§ TUGAS A
Bagaimana isi bacaan di bawah tentang status anak jika diringkas dalam dua kalimat?

§ BAHAN BACAAN
Pengaturan status anak di Indonesia diatur dalam UU Perkawinan, UU Perlindungan Anak, UU Administrasi Kependudukan, KUH Perdata, Kompilasi Hukum Islam (Inpres No. 1 Tahun 1991), Putusan Mahkamah Konstitusi, dan Fatwa MUI. 

“Status anak dilihat dari perkawinan orang tuanya, ada anak sah dan ada juga anak yang lahir di luar perkawinan. Status anak juga bisa di kualifikasi tanpa hubungan darah dengan orang tua dan ditetapkan oleh pengadilan, misalnya anak angkat dan anak Istilhaq (pengakuan terhadap seorang anak sebagai anaknya yang sah),” kata Dr. Hartini, S.H. M.Si., pengajar FH UGM.

Kitab Undang-Undang Hukum Perdata membagi  status anak menjadi 3 yaitu anak sah, yang lahir di dalam suatu perkawinan, anak yang lahir di luar perkawinan tapi diakui oleh seorang ayah dan/atau seorang ibu dan anak lahir di luar perkawinan yang tidak diakui, baik oleh ayah maupun oleh ibunya.

§ TUGAS B
Tuliskan kembali persis baris-baris dalam daftar di bawah, mulai dari baris yang memuat "collection date: 1848-02" sampai akhir daftar, termasuk baris awal dan baris akhirnya. Jangan sertakan gambar dalam jawaban.

§ CUPLIKAN DATA

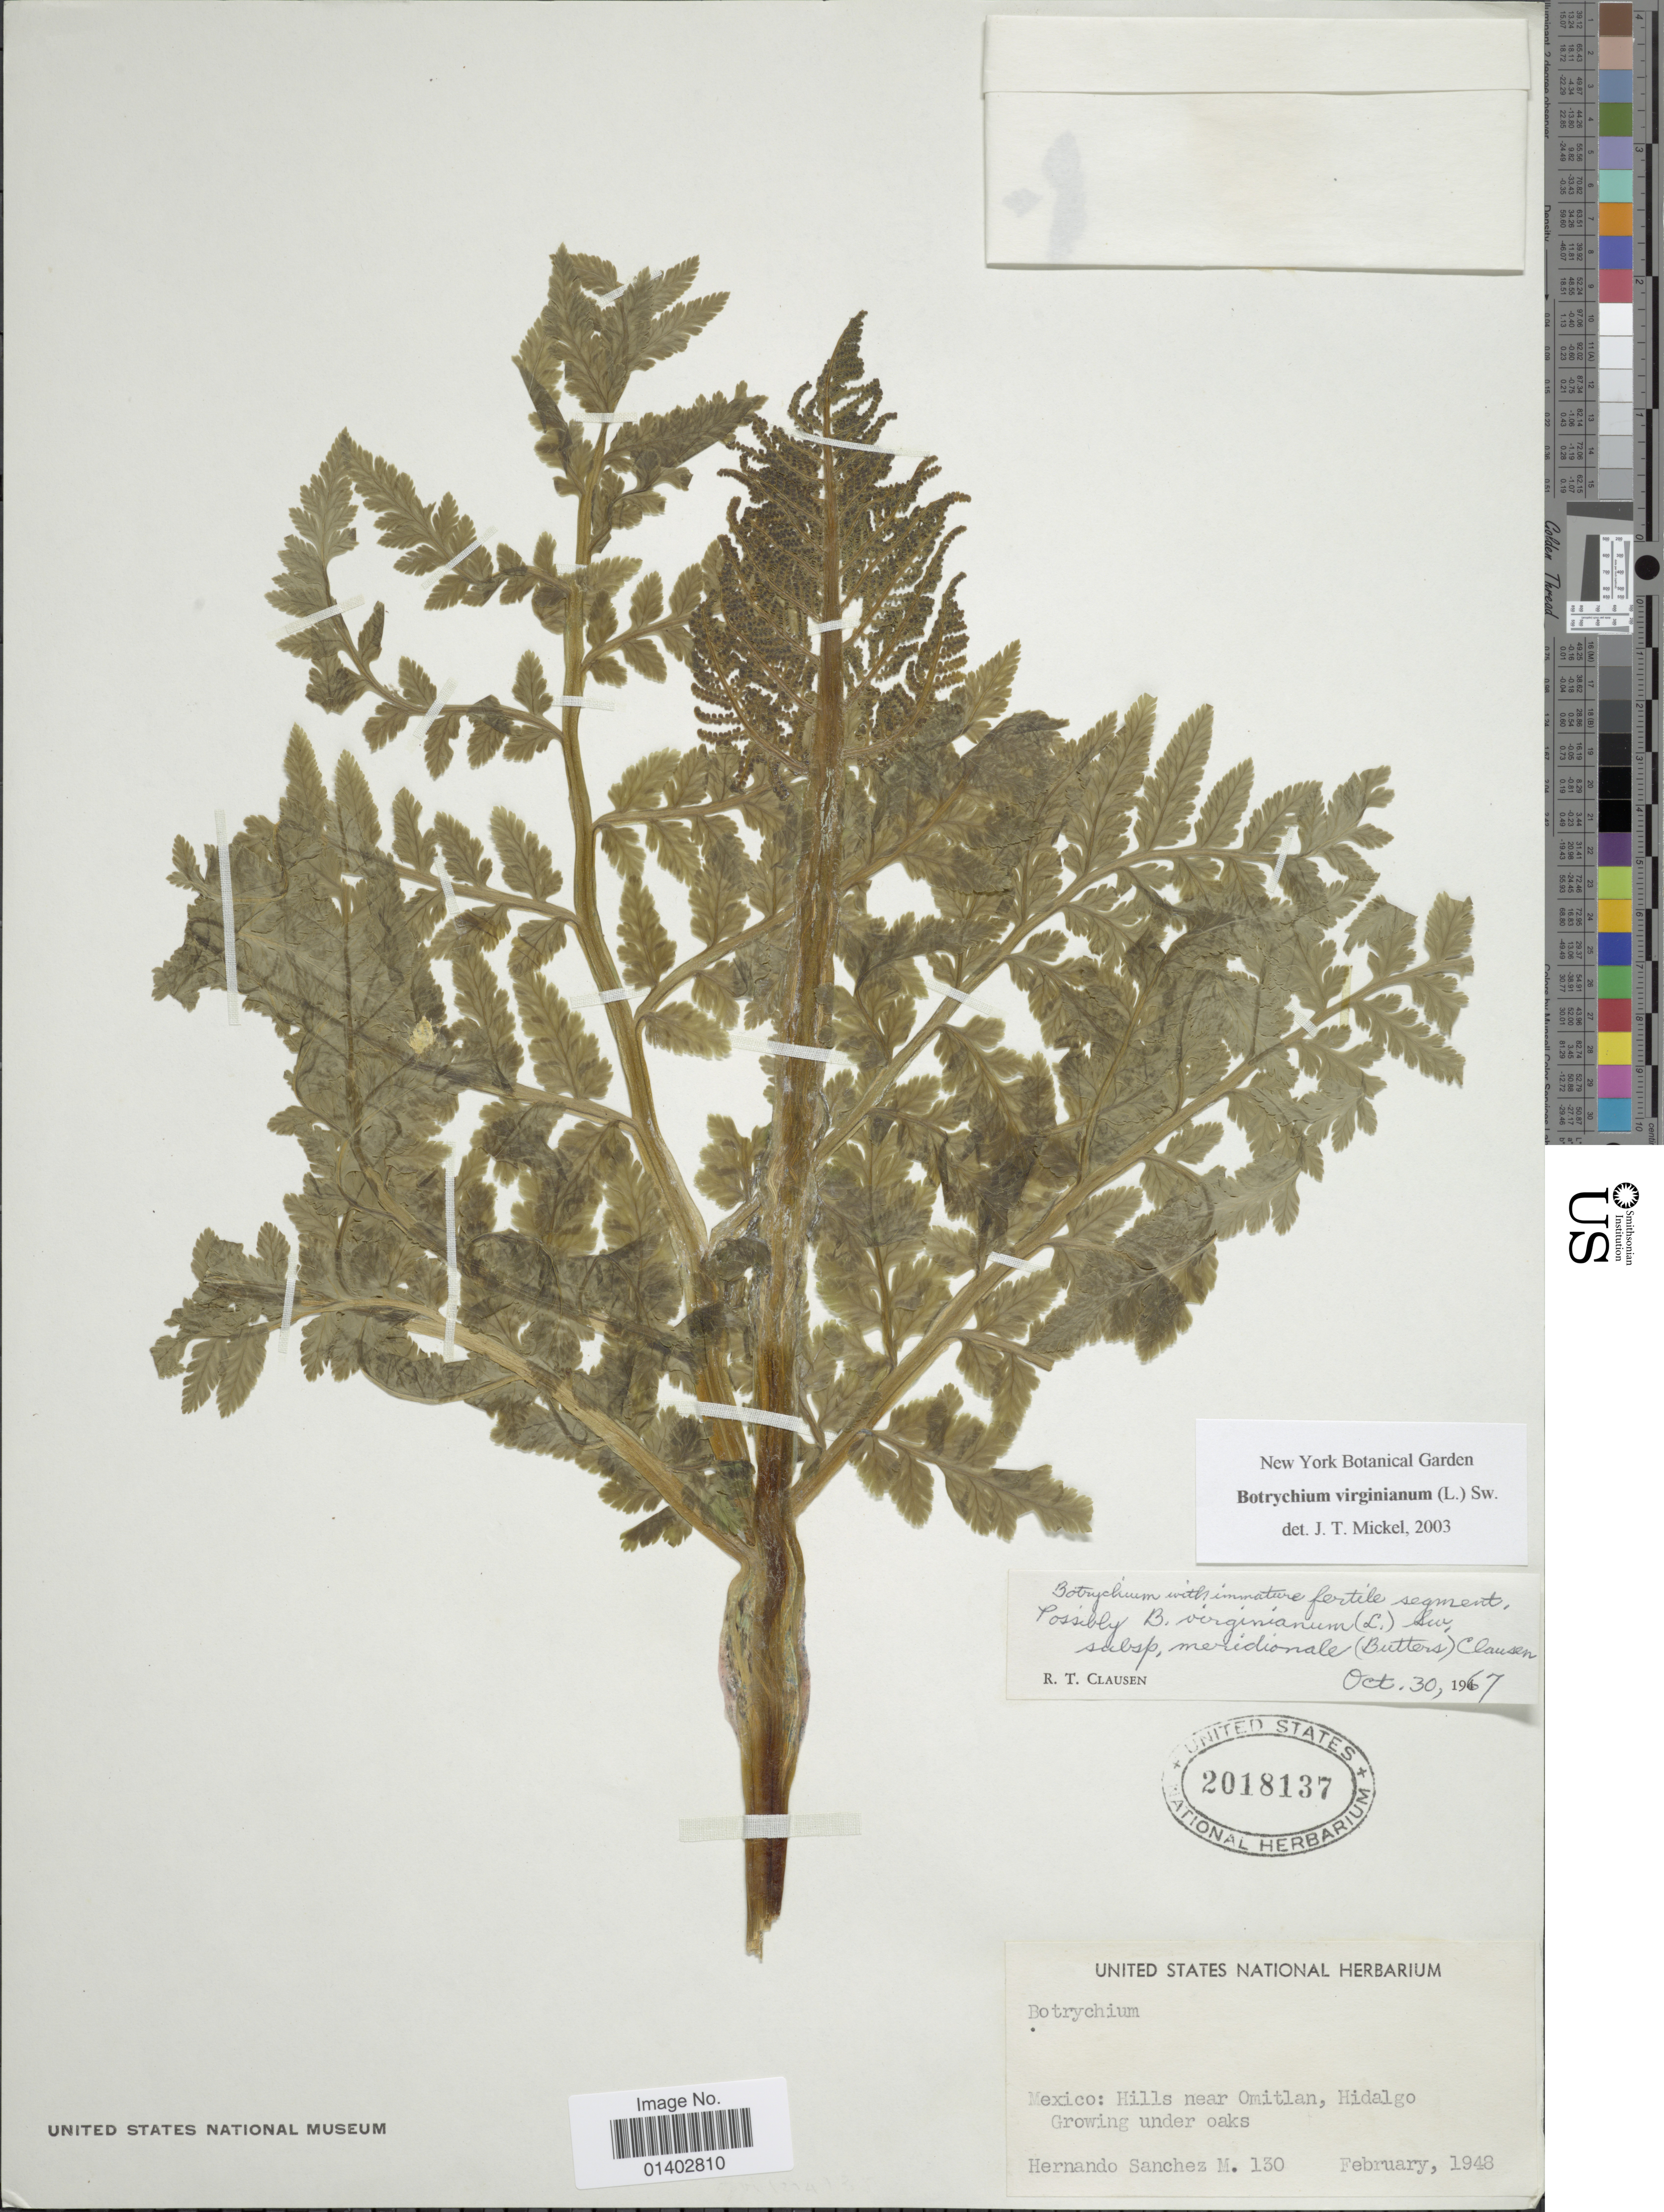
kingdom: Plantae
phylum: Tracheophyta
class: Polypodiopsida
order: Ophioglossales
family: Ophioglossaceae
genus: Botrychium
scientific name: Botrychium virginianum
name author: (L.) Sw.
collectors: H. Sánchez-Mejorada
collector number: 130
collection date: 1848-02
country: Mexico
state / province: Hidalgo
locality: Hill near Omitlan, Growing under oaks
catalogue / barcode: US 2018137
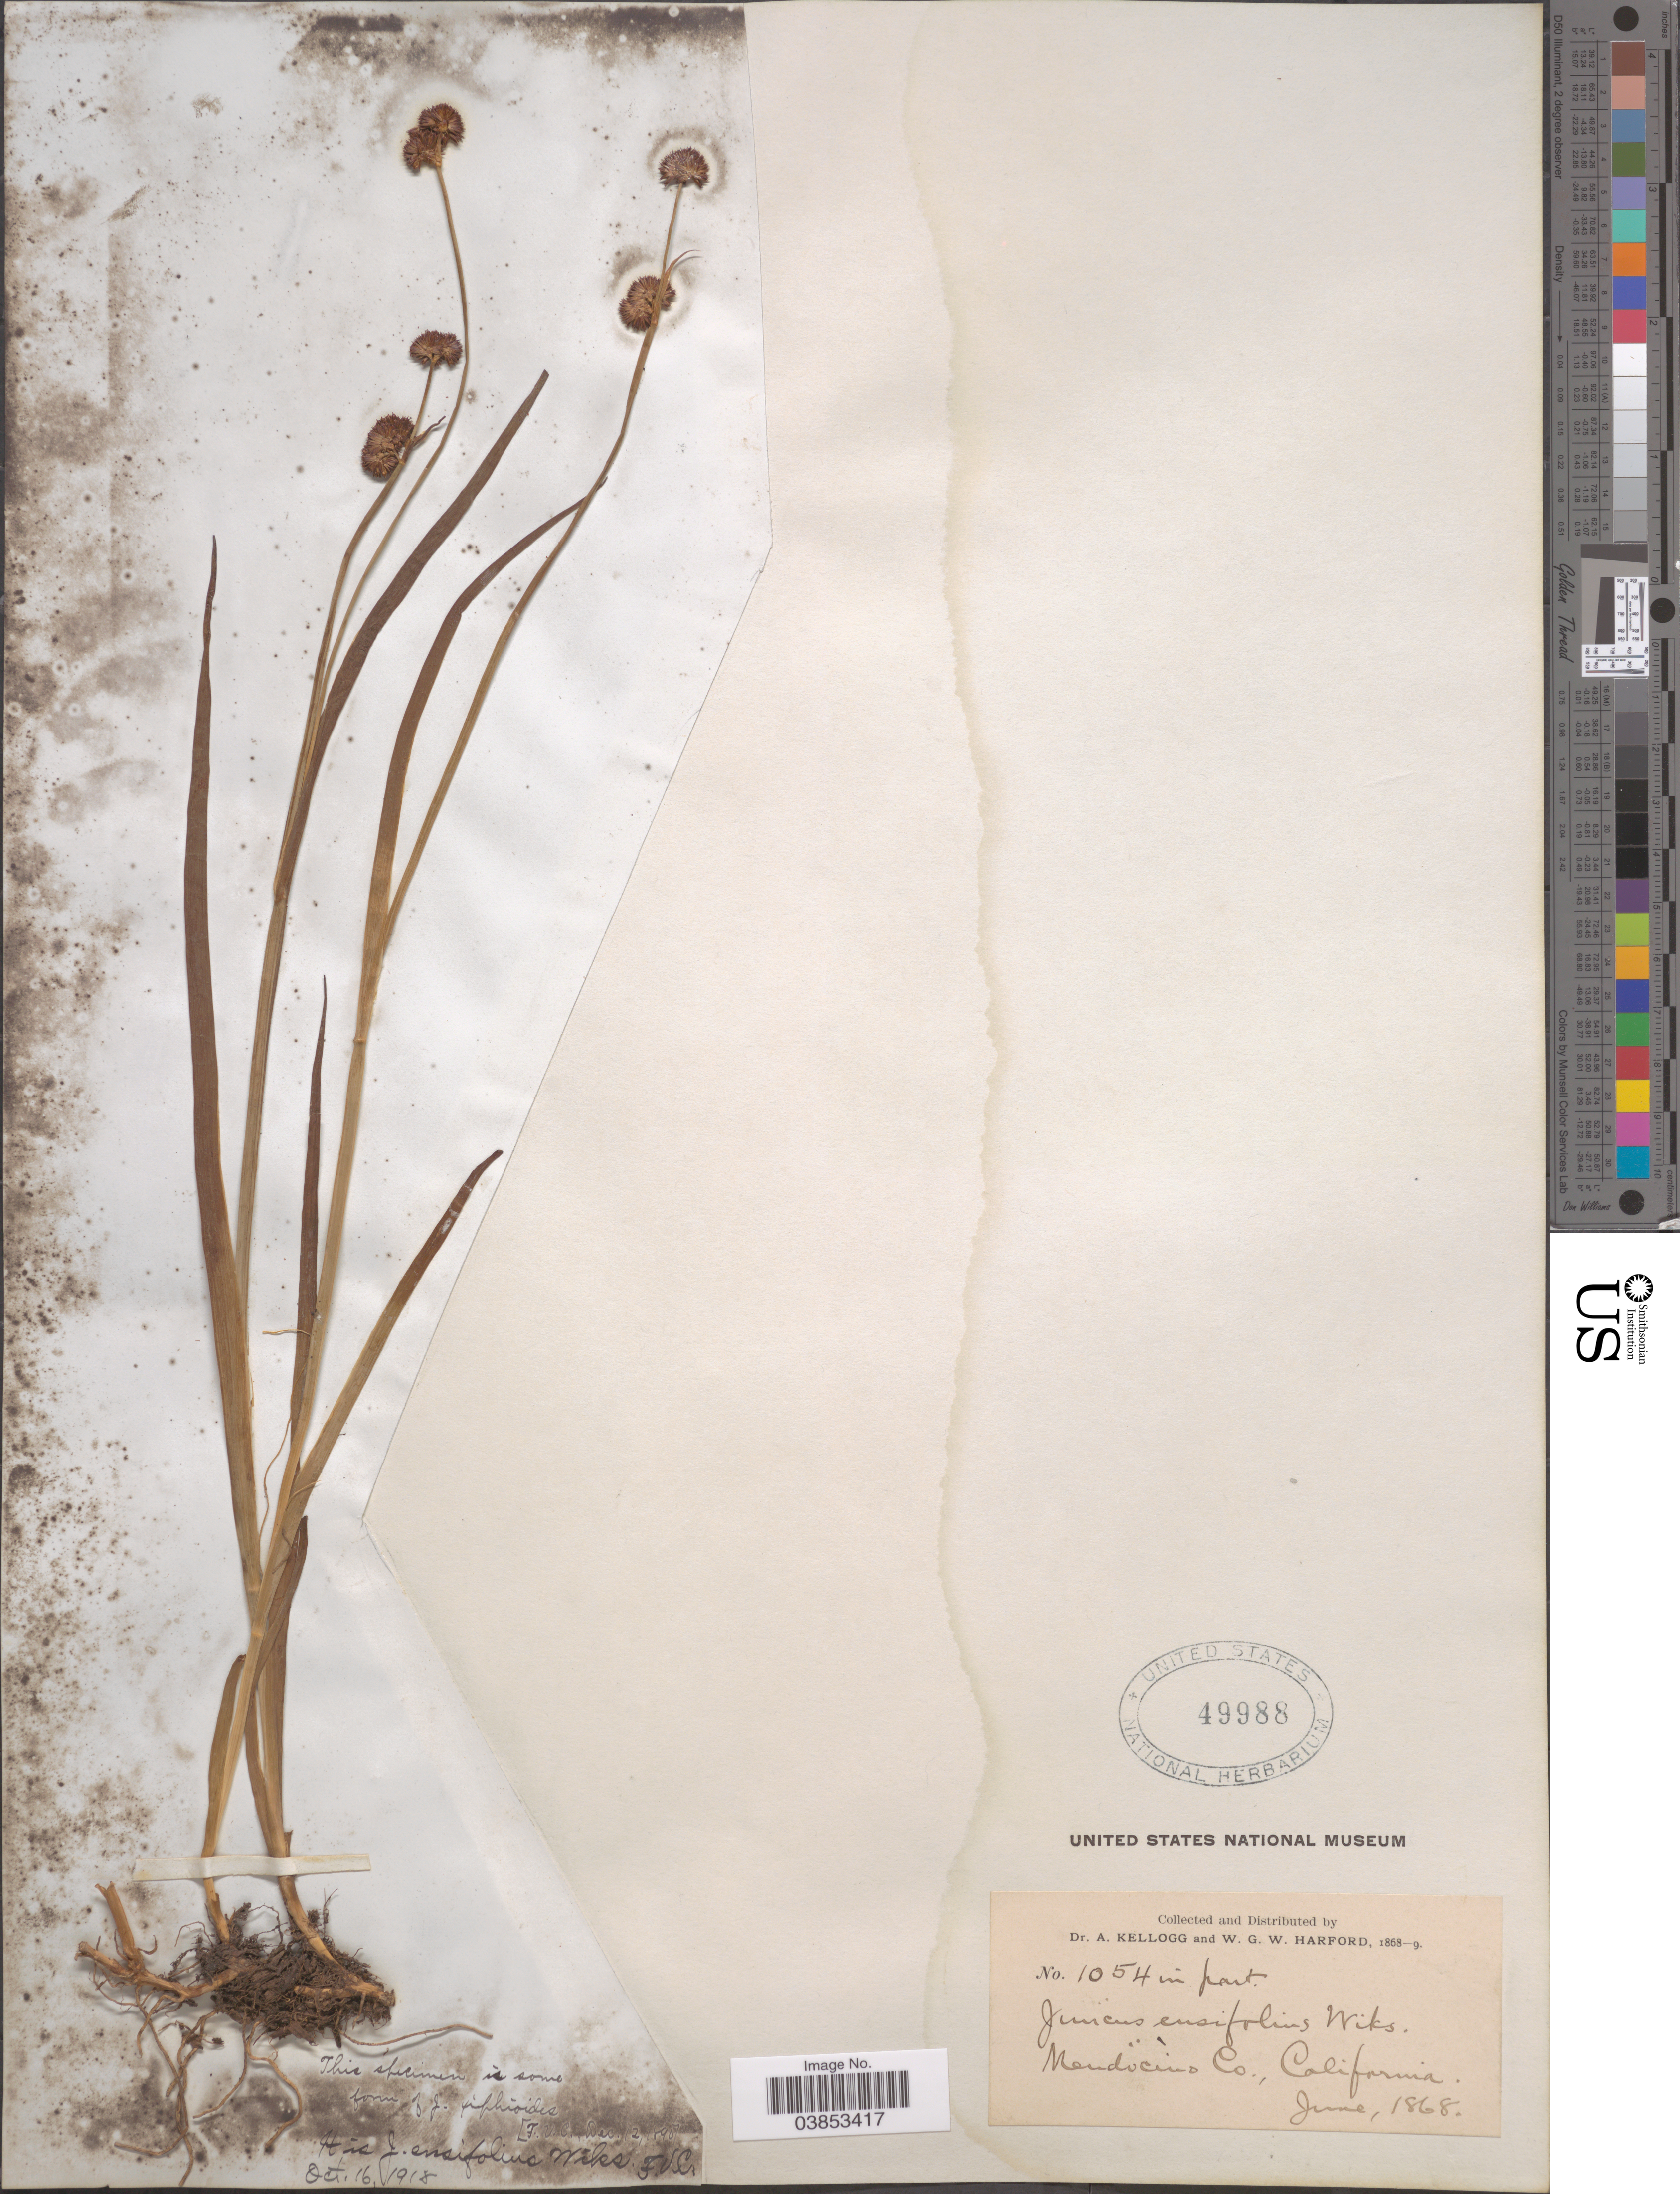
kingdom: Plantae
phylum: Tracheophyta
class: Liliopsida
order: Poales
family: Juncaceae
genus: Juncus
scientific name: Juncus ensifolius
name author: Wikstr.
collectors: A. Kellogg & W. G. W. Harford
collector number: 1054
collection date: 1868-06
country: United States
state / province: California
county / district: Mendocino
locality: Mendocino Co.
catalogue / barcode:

§ JAWABAN LATIHAN A
Status anak di Indonesia diatur dalam berbagai ketentuan, antara lain UU Perkawinan, UU Perlindungan Anak, UU Administrasi Kependudukan, KUH Perdata, Kompilasi Hukum Islam, Putusan Mahkamah Konstitusi, dan Fatwa MUI. Menurut Dr. Hartini, status anak dilihat dari perkawinan orang tuanya dan juga dapat ditetapkan pengadilan tanpa hubungan darah, sedangkan KUH Perdata membaginya menjadi anak sah, anak luar kawin yang diakui, dan anak luar kawin yang tidak diakui.

§ JAWABAN LATIHAN B
collection date: 1848-02
country: Mexico
state / province: Hidalgo
locality: Hill near Omitlan, Growing under oaks
catalogue / barcode: US 2018137
kingdom: Plantae
phylum: Tracheophyta
class: Liliopsida
order: Poales
family: Juncaceae
genus: Juncus
scientific name: Juncus ensifolius
name author: Wikstr.
collectors: A. Kellogg & W. G. W. Harford
collector number: 1054
collection date: 1868-06
country: United States
state / province: California
county / district: Mendocino
locality: Mendocino Co.
catalogue / barcode:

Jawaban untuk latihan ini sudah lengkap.